These probability distributions represent cognitive response strategies as a function of the latent component or state. In particular, in our context, State 1 may be easily understood as an Optimal Strategy whereas State 2 seems to characterize a type of Sub-Optimal Strategy. Finally, State 3 indicates a Perseverative Non-Optimal Strategy. Therefore, this latent states characterization may be adopted to describe the average ability to operate shifting cognitive strategies.

3.2. Initial Probabilities

Table 4 reports the model initial probability configurations. These initial probabilities indicated that the two groups performed the early phase of the test very differently. In particular, the control group showed a higher overall probability of starting the initial test phase in State 1. By contrast, the SDI group showed a higher probability to adopt a strategy admitting an error component at the initial phase of the task. This interesting result could reflect the finding that substance dependent individuals usually show an inefficient initial conceptualization of the task [12].

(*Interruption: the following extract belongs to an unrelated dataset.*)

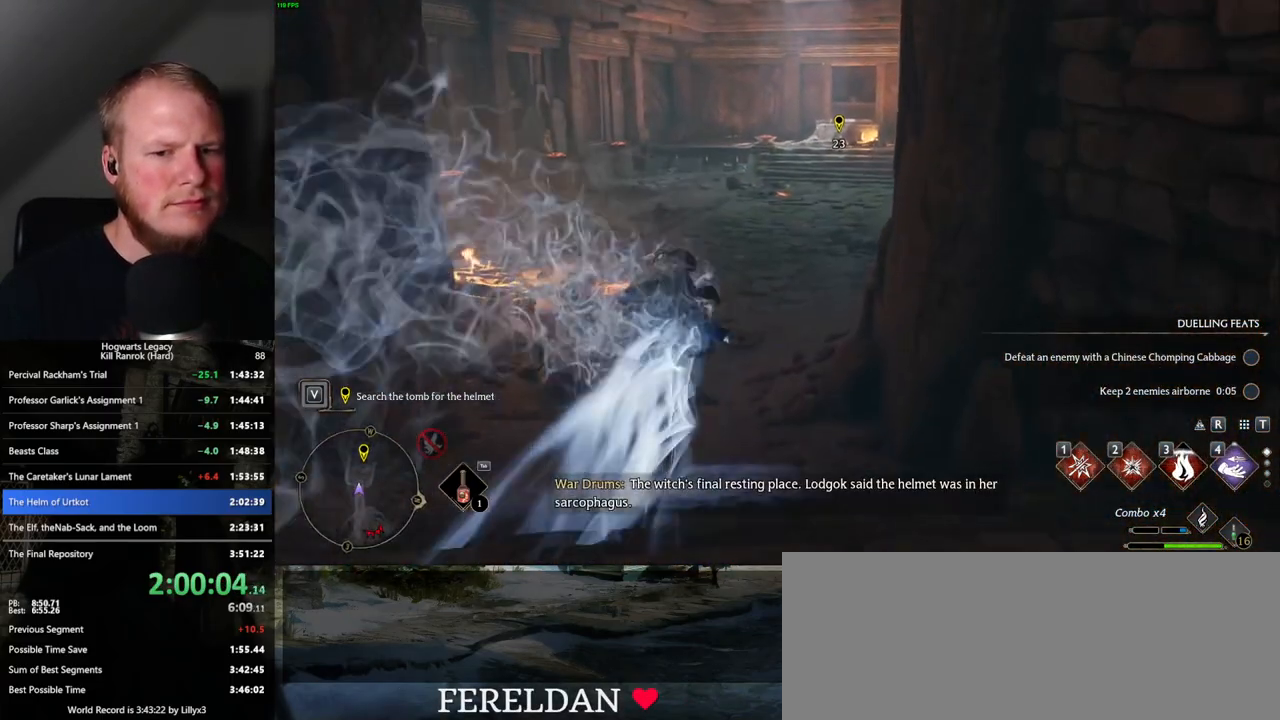
{"keys": ["space", "w"], "mouse": [], "events": [[183, "space", "down"], [300, "mouse_wheel", "down"], [383, "mouse_wheel", "up"]]}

3.3. Transitions Probabilities

All the available information on the dynamics of the latent process can be conveyed by the transition probabilities matrices (see Figure 3). These matrices represent, at a given task phase t, the probability to transit from a current state s to a different state s * or to remain in the same state s.
The transition matrix for the control group showed a clear pattern. First, the diagonal values revealed that the probability to reiterate a certain strategy decreased as it became less optimal, up to a zero probability to reiterate transitions to State 3, which clearly represents the non-optimal response strategy. Moreover, the very low probability values in the second and third columns indicate that it was nearly impossible to adopt a response strategy affected by the error component, since the overall probabilities to transit to State 2 or State 3 approached zero. It is also worth noting that, the probabilities approaching 1 in the first column indicate a general tendency of the system to transit to State 1, suggesting that these participants tended to switch to the optimal strategy in case they were not in that status, and to maintain that strategy for the rest of the task. Clearly, this pattern reflected the tendency to quickly minimize both the perseverative and the non-perseverative components of the error, as the task unfolded across time.
The transition matrix for the SDI group showed rather different dynamics. Importantly, the system exhibited a general tendency to transit to State 2, the sub-optimal strategy. In particular, it is worth emphasizing that a probability approaching 1 on the main diagonal could be understood as the presence of an absorbing state. This means that once in State 2, the system tended to reiterate the same latent state and that SDI participants systematically reiterated the sub-optimal strategy and never transited to the optimal strategy during the task. Further, once in State 3, there was a relatively high probability that an individual remained stacked in that state, indicating the tendency to reiterate the non-optimal strategy and to show a perseverative component of the error. On one hand, this pattern could also reflect the presence of mental rigidity as for substance dependent individuals was nearly impossible to switch to the optimal strategy. On the other hand, the tendency to reiterate a sub-optimal strategy by keeping fixed the error component across the task could also be seen as a probabilistic account for the failure to maintain set phenomenon [38]. This is in accordance with some findings reporting this peculiar behaviour in substance dependent individuals [16].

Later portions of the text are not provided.